Dans quelle mesure ces trois puissances s’opposent-elles et dans quelle mesure peuvent-elles coopérer? À travers les trois parties, les auteurs démontrent que les trois pôles du triangle se retrouvent dans la même position que les puissances conservatrices du XIXe siècle face à la montée des révolutions libérales. Russie, Chine et États-Unis se préoccupent davantage de stabilité que de justice pour prospérer. Albert Legault montre en quoi la Russie est farouche et défensive mais, en même temps, pragmatique. Pour ce faire, il analyse les doctrines de sécurité russes, la situation énergétique du pays, ses déséquilibres commerciaux et ses dépendances énergétiques. Il apporte deux coups de projecteur très significatifs sur la Tchétchénie et sur la Géorgie. De son côté, Frédéric Bastien aborde une Amérique messianique mais inquiète. Il scrute la politique étrangère américaine au XXe siècle, puis il étudie la politique de sécurité nationale sous Bill Clinton avant de diagnostiquer le changement de doctrine avec George Bush après le 11 septembre 2001. Enfin, André Laliberté s’attarde sur une Chine montante et assurée. Il montre quels sont les éléments constitutifs de la doctrine de sécurité chinoise. Il observe la situation énergétique de ce pays, ainsi que l’influence de l’approvisionnement énergétique sur sa politique étrangère. Une étude de cas est consacrée au Sinkiang et à la lutte anti-terroriste.

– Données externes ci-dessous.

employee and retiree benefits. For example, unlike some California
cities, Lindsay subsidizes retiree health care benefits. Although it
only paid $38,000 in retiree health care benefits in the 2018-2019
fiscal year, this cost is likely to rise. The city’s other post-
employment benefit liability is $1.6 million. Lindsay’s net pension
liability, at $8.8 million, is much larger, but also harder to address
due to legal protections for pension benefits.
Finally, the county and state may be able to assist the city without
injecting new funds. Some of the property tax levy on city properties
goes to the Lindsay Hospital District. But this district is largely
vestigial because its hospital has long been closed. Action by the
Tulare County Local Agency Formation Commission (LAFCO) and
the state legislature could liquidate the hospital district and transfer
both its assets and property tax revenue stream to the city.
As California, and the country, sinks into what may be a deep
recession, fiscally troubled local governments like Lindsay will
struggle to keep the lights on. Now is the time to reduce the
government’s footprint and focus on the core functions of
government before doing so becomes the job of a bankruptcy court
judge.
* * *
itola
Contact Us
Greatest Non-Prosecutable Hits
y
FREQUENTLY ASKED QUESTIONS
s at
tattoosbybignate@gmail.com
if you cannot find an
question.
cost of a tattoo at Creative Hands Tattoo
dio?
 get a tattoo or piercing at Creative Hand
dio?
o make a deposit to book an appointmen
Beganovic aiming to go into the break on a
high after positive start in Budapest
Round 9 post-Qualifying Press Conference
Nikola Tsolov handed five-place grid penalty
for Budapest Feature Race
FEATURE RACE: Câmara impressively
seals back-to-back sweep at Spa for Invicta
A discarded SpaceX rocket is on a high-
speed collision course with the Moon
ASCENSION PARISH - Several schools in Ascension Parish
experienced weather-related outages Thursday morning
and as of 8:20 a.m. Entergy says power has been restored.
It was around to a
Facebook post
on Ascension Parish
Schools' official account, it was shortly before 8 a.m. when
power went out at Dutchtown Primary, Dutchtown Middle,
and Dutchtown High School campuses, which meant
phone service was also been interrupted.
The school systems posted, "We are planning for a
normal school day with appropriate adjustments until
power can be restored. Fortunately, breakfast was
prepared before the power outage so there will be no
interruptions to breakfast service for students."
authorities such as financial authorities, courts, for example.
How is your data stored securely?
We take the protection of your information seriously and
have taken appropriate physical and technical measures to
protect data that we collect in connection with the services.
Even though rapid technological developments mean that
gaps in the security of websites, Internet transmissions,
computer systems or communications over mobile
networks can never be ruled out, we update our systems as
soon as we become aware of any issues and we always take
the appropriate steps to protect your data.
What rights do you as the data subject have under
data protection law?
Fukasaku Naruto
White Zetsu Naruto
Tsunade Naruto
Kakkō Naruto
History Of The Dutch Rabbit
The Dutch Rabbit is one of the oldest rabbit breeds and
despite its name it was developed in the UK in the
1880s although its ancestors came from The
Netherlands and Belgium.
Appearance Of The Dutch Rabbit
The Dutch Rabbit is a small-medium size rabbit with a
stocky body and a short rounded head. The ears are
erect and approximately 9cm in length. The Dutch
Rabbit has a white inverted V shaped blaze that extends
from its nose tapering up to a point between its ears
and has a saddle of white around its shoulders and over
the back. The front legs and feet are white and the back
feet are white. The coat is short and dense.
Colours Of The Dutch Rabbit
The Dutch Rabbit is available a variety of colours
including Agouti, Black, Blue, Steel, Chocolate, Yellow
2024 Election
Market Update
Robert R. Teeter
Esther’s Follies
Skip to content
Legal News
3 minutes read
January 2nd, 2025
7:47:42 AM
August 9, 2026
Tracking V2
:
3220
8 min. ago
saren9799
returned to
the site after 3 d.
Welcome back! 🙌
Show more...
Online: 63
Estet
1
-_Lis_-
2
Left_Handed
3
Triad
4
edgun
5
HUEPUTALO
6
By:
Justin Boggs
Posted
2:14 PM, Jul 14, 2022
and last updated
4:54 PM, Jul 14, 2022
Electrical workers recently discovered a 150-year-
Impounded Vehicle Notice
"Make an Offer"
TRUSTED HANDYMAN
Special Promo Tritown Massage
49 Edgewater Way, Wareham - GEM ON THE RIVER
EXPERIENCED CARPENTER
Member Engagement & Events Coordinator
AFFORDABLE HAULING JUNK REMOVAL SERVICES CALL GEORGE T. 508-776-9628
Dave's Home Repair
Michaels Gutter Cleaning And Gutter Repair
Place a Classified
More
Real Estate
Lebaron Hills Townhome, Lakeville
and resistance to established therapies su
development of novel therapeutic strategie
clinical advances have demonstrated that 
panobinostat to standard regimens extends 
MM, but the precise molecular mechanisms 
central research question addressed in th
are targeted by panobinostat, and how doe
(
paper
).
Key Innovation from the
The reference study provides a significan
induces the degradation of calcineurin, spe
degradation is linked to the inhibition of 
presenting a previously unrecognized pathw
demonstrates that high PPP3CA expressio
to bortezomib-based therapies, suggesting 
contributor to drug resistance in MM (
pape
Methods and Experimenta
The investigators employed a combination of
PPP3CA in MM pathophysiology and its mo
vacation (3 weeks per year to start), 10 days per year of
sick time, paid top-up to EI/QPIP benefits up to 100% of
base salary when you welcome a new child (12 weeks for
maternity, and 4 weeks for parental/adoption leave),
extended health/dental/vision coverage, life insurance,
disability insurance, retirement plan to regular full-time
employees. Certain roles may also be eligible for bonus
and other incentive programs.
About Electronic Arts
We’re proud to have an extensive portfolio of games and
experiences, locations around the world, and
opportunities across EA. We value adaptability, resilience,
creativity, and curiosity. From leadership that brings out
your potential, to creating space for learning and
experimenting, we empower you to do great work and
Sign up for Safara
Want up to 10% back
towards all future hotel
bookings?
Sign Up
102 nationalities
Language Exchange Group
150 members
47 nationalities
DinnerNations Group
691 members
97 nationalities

Plusieurs critiques peuvent être apportées à ce petit livre. Premièrement, dans une vision un peu raccourcie, l’analyse ne porte que sur une sorte de triptyque «sécurité énergétique/lutte anti-terroriste/sécurité nationale». Or les relations entre ces trois pays ne reposent pas uniquement sur ces trois seuls ingrédients. Deuxièmement, l’Union Européenne, le Japon et l’Inde, autres partenaires de poids dans les relations internationales, sont quasiment passés sous silence, ce qui ne laisse pas de surprendre. Troisièmement, l’ouvrage donne une impression de collage de trois parties pratiquement autonomes. En outre, comme le laisse sous-entendre la fin de l’introduction, les trois parties ressemblent à des documents de synthèse et à des rapports d’étape d’un plus vaste projet de recherche. Ce sont tous ces éléments, ainsi que l’absence d’analyse géographique, qui limitent la portée de ce livre pour un lectorat de géographes.